## [Goal of the exercise]
Say how many lines of the data contain "inhibiting", and nothing more.

----

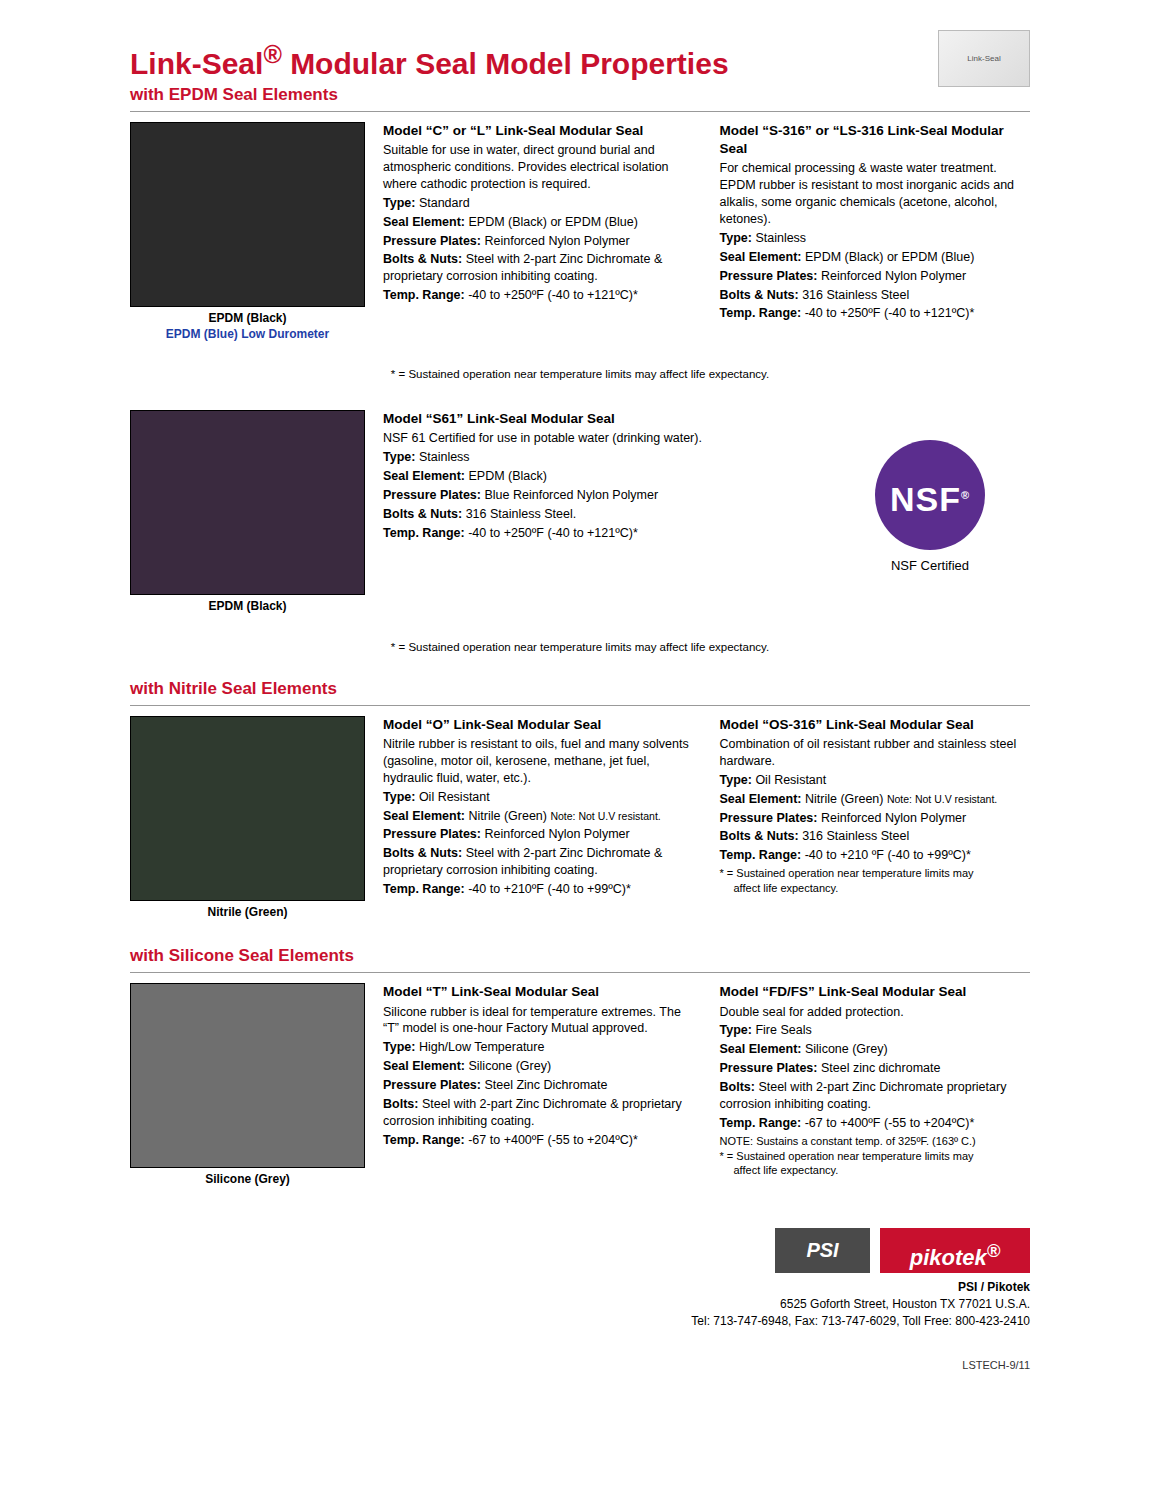Link-Seal
Link-Seal® Modular Seal Model Properties
with EPDM Seal Elements
EPDM (Black)
EPDM (Blue) Low Durometer
Model “C” or “L” Link-Seal Modular Seal
Suitable for use in water, direct ground burial and atmospheric conditions. Provides electrical isolation where cathodic protection is required.
Type: Standard
Seal Element: EPDM (Black) or EPDM (Blue)
Pressure Plates: Reinforced Nylon Polymer
Bolts & Nuts: Steel with 2-part Zinc Dichromate & proprietary corrosion inhibiting coating.
Temp. Range: -40 to +250ºF (-40 to +121ºC)*
Model “S-316” or “LS-316 Link-Seal Modular Seal
For chemical processing & waste water treatment. EPDM rubber is resistant to most inorganic acids and alkalis, some organic chemicals (acetone, alcohol, ketones).
Type: Stainless
Seal Element: EPDM (Black) or EPDM (Blue)
Pressure Plates: Reinforced Nylon Polymer
Bolts & Nuts: 316 Stainless Steel
Temp. Range: -40 to +250ºF (-40 to +121ºC)*
* = Sustained operation near temperature limits may affect life expectancy.
EPDM (Black)
Model “S61” Link-Seal Modular Seal
NSF 61 Certified for use in potable water (drinking water).
Type: Stainless
Seal Element: EPDM (Black)
Pressure Plates: Blue Reinforced Nylon Polymer
Bolts & Nuts: 316 Stainless Steel.
Temp. Range: -40 to +250ºF (-40 to +121ºC)*
NSF®
NSF Certified
* = Sustained operation near temperature limits may affect life expectancy.
with Nitrile Seal Elements
Nitrile (Green)
Model “O” Link-Seal Modular Seal
Nitrile rubber is resistant to oils, fuel and many solvents (gasoline, motor oil, kerosene, methane, jet fuel, hydraulic fluid, water, etc.).
Type: Oil Resistant
Seal Element: Nitrile (Green) Note: Not U.V resistant.
Pressure Plates: Reinforced Nylon Polymer
Bolts & Nuts: Steel with 2-part Zinc Dichromate & proprietary corrosion inhibiting coating.
Temp. Range: -40 to +210ºF (-40 to +99ºC)*
Model “OS-316” Link-Seal Modular Seal
Combination of oil resistant rubber and stainless steel hardware.
Type: Oil Resistant
Seal Element: Nitrile (Green) Note: Not U.V resistant.
Pressure Plates: Reinforced Nylon Polymer
Bolts & Nuts: 316 Stainless Steel
Temp. Range: -40 to +210 ºF (-40 to +99ºC)*
* = Sustained operation near temperature limits may
affect life expectancy.
with Silicone Seal Elements
Silicone (Grey)
Model “T” Link-Seal Modular Seal
Silicone rubber is ideal for temperature extremes. The “T” model is one-hour Factory Mutual approved.
Type: High/Low Temperature
Seal Element: Silicone (Grey)
Pressure Plates: Steel Zinc Dichromate
Bolts: Steel with 2-part Zinc Dichromate & proprietary corrosion inhibiting coating.
Temp. Range: -67 to +400ºF (-55 to +204ºC)*
Model “FD/FS” Link-Seal Modular Seal
Double seal for added protection.
Type: Fire Seals
Seal Element: Silicone (Grey)
Pressure Plates: Steel zinc dichromate
Bolts: Steel with 2-part Zinc Dichromate proprietary corrosion inhibiting coating.
Temp. Range: -67 to +400ºF (-55 to +204ºC)*
NOTE: Sustains a constant temp. of 325ºF. (163º C.)
* = Sustained operation near temperature limits may
affect life expectancy.
PSI
pikotek®
PSI / Pikotek
6525 Goforth Street, Houston TX 77021 U.S.A.
Tel: 713-747-6948, Fax: 713-747-6029, Toll Free: 800-423-2410
LSTECH-9/11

----

## [Problem solution]
4